The rebranded Alfa Romeo team came into this season still rebuilding after its brush with extinction under the Sauber name. Raikkonen’s return to the team after a 17-year absence provided it with invaluable experience and genuine consistency on-track even when the car was sliding towards the back of the midfield. He had big boots to fill given Charles Leclerc’s remarkable rookie season in 2018.
“The approach was a bit different,” says team principal Frederic Vasseur of what Raikkonen offered in comparison to Leclerc. “I don’t talk about speed, but Kimi has a very good understanding of the ‘global’ performance of the car, in which areas you have to improve and pay the most attention to.
“Sometimes, the feeling of the driver will tell him the high-speed could be improved but there's no lap time there. Kimi, in this situation, will be able to say, ‘no, the lap time is on the kerbs in the low-speed corners. That’s very useful for us as a quite young team.”
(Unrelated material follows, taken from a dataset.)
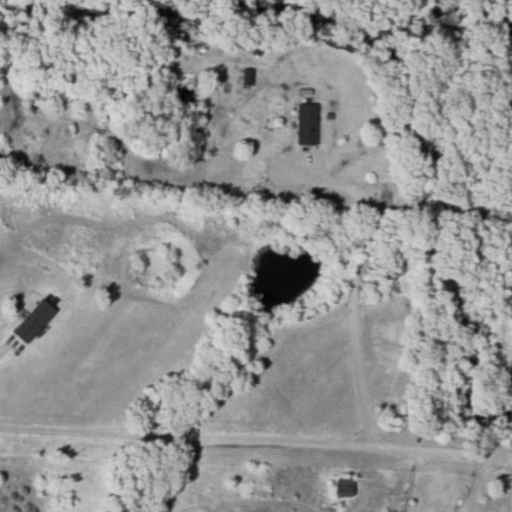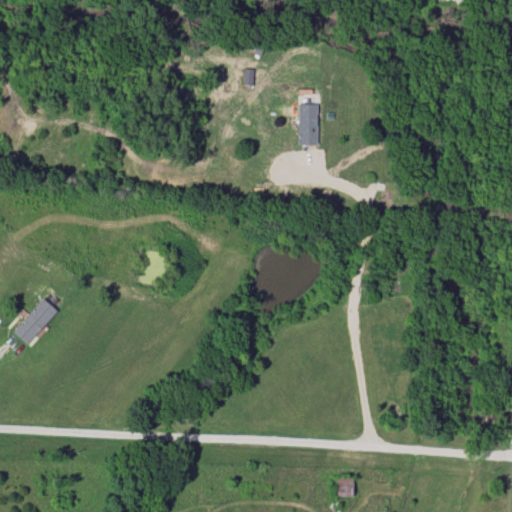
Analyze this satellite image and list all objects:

Raikkonen’s biggest impact came in the first part of the season when he was regularly to the fore in the midfield fight. He scored points in the first four races and, after a difficult three-race run in Spain, Monaco and Canada, was regularly in the top 10 – Hockenheim start penalty excepted – up to the mid-season break.
“Kimi was very opportunistic,” says Vasseur. “Sometimes when there were three points [on the table], there he was scoring four. It went well.”
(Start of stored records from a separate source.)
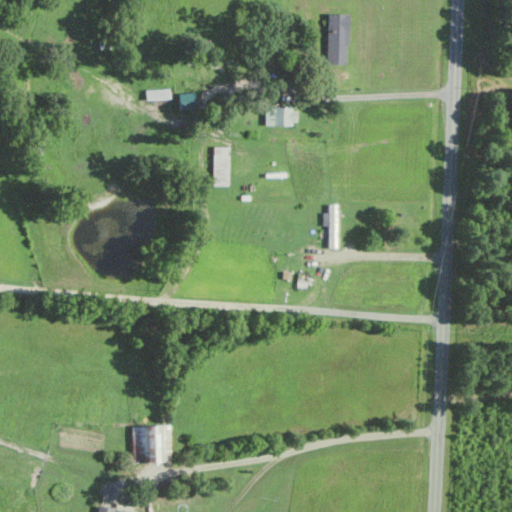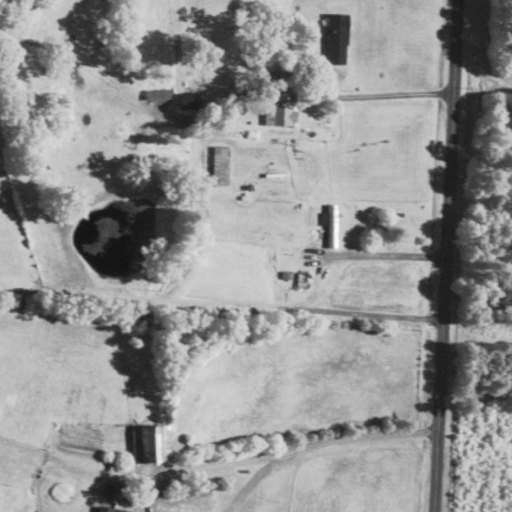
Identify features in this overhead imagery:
building: (337, 38)
road: (320, 91)
building: (157, 93)
building: (187, 100)
building: (280, 116)
building: (331, 225)
road: (387, 255)
road: (449, 255)
road: (222, 299)
road: (476, 396)
building: (162, 444)
road: (204, 466)
building: (109, 509)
The second half of the season was less strong both for team and driver. There were moments, such as taking ‘Class B’ pole at Spa only to be clattered by Max Verstappen at the start. But perhaps Alfa Romeo did lack that edge of pace Leclerc brought the previous season.
Antonio Giovinazzi’s performances in the other car reveal much about Raikkonen’s contribution. His underlying pace was strong, arguably a little better than Raikkonen’s, but in the final reckoning, he only scored 14 points to Raikkonen’s 43.
“He’s been matching Kimi since Baku, it’s about 50/50 but he perhaps struggles when you have to do tyre management under the pace and want to extend [a stint],” says Vasseur. “It’s difficult for him to find the right level of management.”